**Verilen görev 1:** Seçim üstüne olan yazıdan "14 Mayıs’ın seçim" ifadesinden "olan çimenlere oluyor." ifadesine kadar her şeyi hiç değiştirmeden çıkar.
**Verilen görev 2:** Kayıtların hepsini yeniden yaz ama "Document page" geçen her yerde adı "Scanned page" olarak değiştir, gerisine dokunma. Resimleri cevaba koyma.

**Yazı metni:**
>>>>

YAZARLAR

Filler tepişiyor, çimenler eziliyor

Cumhuriyetin yüzüncü yılını belki de yüzyılın en önemli seçimiyle karşılayacağız. Siyasilerin ve seçmenin karşısında iki yol var: Birinci seçenek ekonomik çöküntü, çevresel bozulma, demokratik gerilemeyle karakterize edilen bir siyasi istikrarı devam ettirmek, ikinci seçenek toplumsal uzlaşıyı, demokratik siyaseti, ekolojik denge ve ekonomik dönüşümü tetikleyecek yeni bir iktidara şans vermek.

14 Mayıs’ın seçim tarihi olarak açıklanmasından ve Yüksek Seçim Kurulu’nun seçim takvimini ilan etmesinden sonra ülkenin siyasi gündemi seçim sürecine kilitlendi. Şimdi partiler, ittifaklar, listelerde kendine yer bulmak isteyen milletvekili adayları, siyasetten nemalanmak derdindeki küçük büyük tüm siyasi bileşenler, küçük hesaplar ve büyük beklentiler ortalığa saçılmış durumda. Kurban bayramlarında kurban pazarlarındaki el sıkışma sahnelerini hatırlatan siyasi pazarlıklar seçmen iradesini pek de dikkate almıyor, ne yazık ki siyasi katılımın sınırlı olduğu bir ortamda filler tepişirken olan çimenlere oluyor.

<<<<

**Sağlanan malzeme:**
>>>>

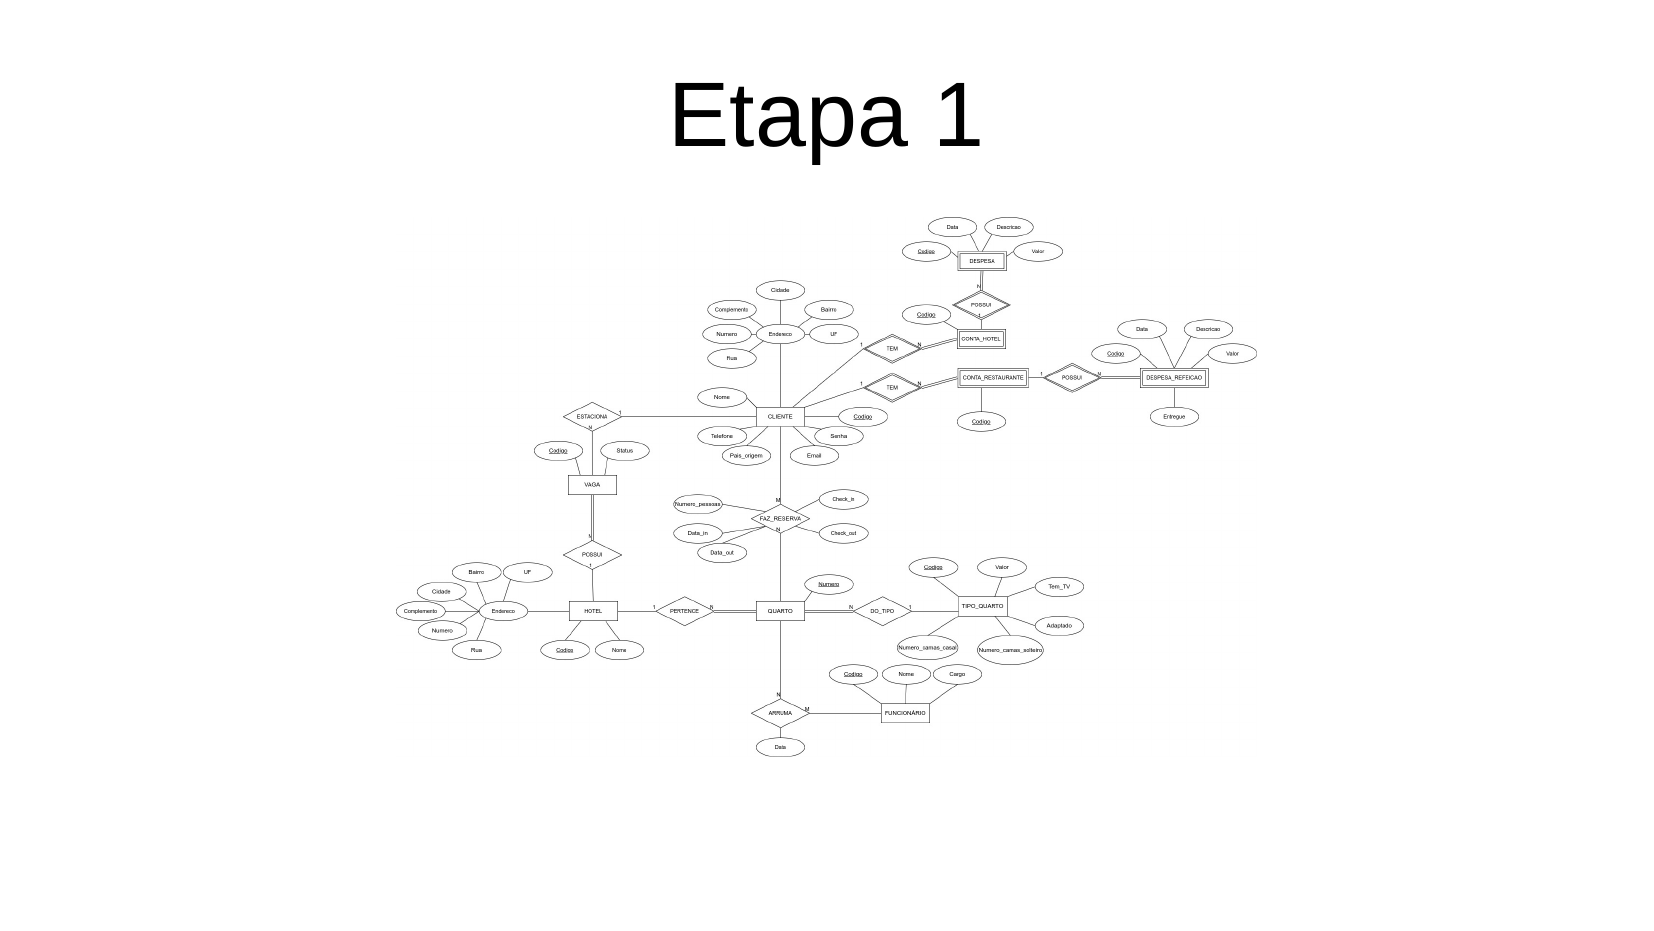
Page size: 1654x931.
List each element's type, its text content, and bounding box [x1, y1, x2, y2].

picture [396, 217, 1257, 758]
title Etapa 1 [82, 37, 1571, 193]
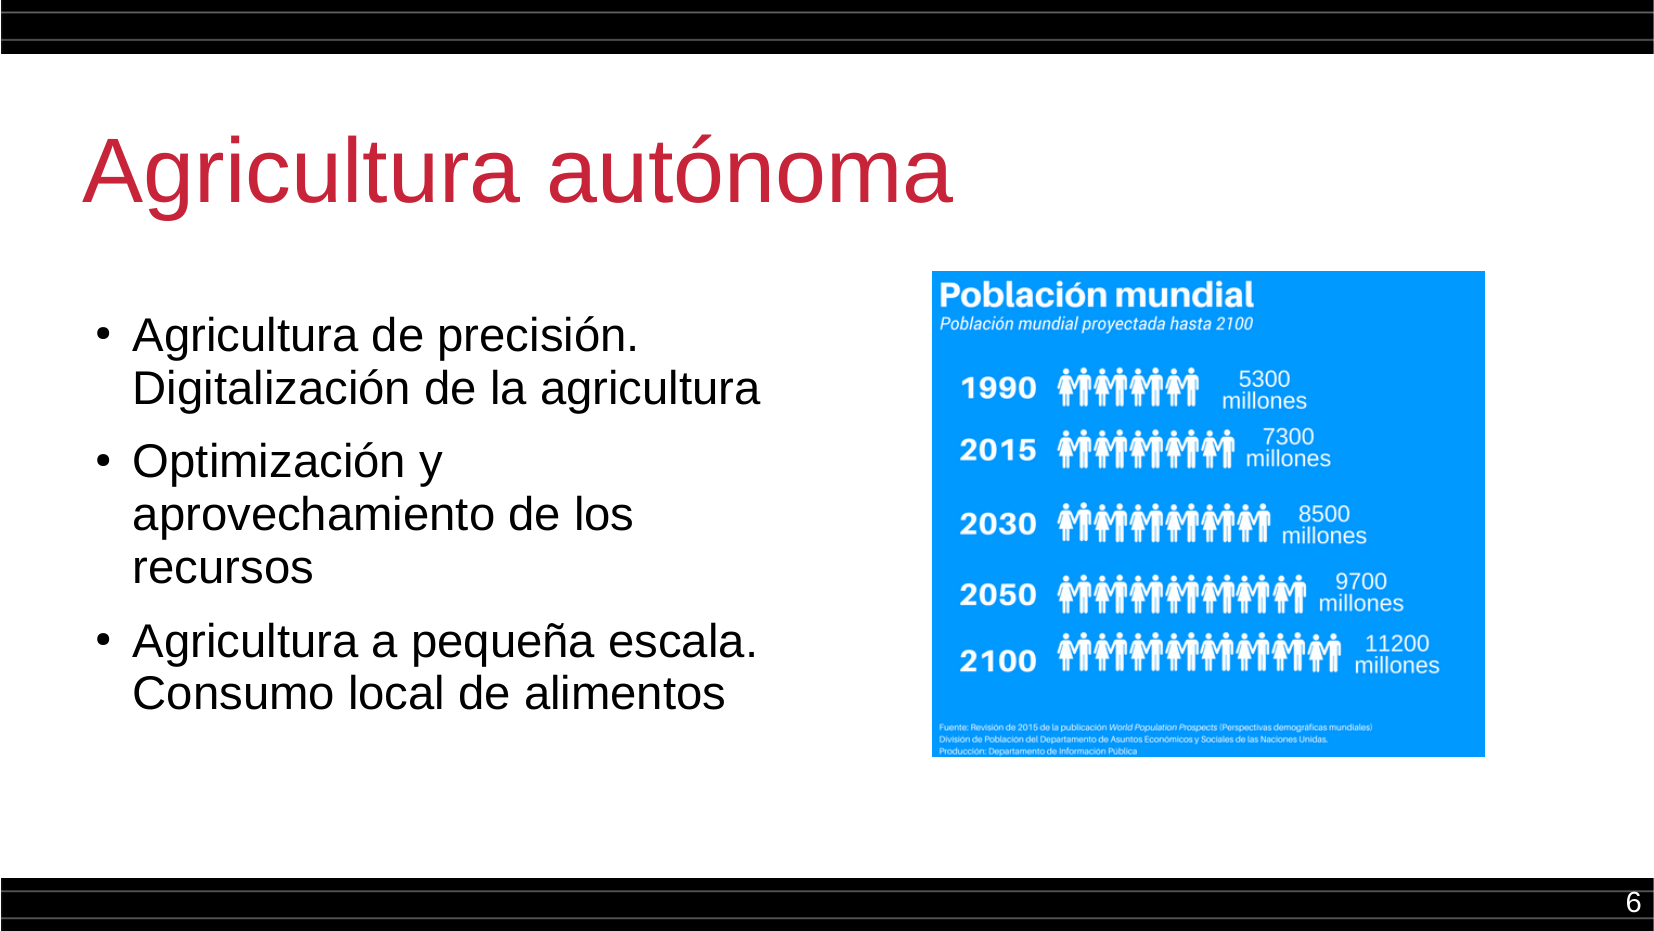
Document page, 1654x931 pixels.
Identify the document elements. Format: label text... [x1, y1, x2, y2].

<<<<

**Yazılı cevap 1:**
14 Mayıs’ın seçim tarihi olarak açıklanmasından ve Yüksek Seçim Kurulu’nun seçim takvimini ilan etmesinden sonra ülkenin siyasi gündemi seçim sürecine kilitlendi. Şimdi partiler, ittifaklar, listelerde kendine yer bulmak isteyen milletvekili adayları, siyasetten nemalanmak derdindeki küçük büyük tüm siyasi bileşenler, küçük hesaplar ve büyük beklentiler ortalığa saçılmış durumda. Kurban bayramlarında kurban pazarlarındaki el sıkışma sahnelerini hatırlatan siyasi pazarlıklar seçmen iradesini pek de dikkate almıyor, ne yazık ki siyasi katılımın sınırlı olduğu bir ortamda filler tepişirken olan çimenlere oluyor.

**Yazılı cevap 2:**
Page size: 1654x931.
List each element's type, its text content, and bounding box [x1, y1, x2, y2].

picture [396, 217, 1257, 758]
title Etapa 1 [82, 37, 1571, 193]
Scanned page, 1654x931 pixels.
Identify the document elements. Format: label text... [x1, y1, x2, y2].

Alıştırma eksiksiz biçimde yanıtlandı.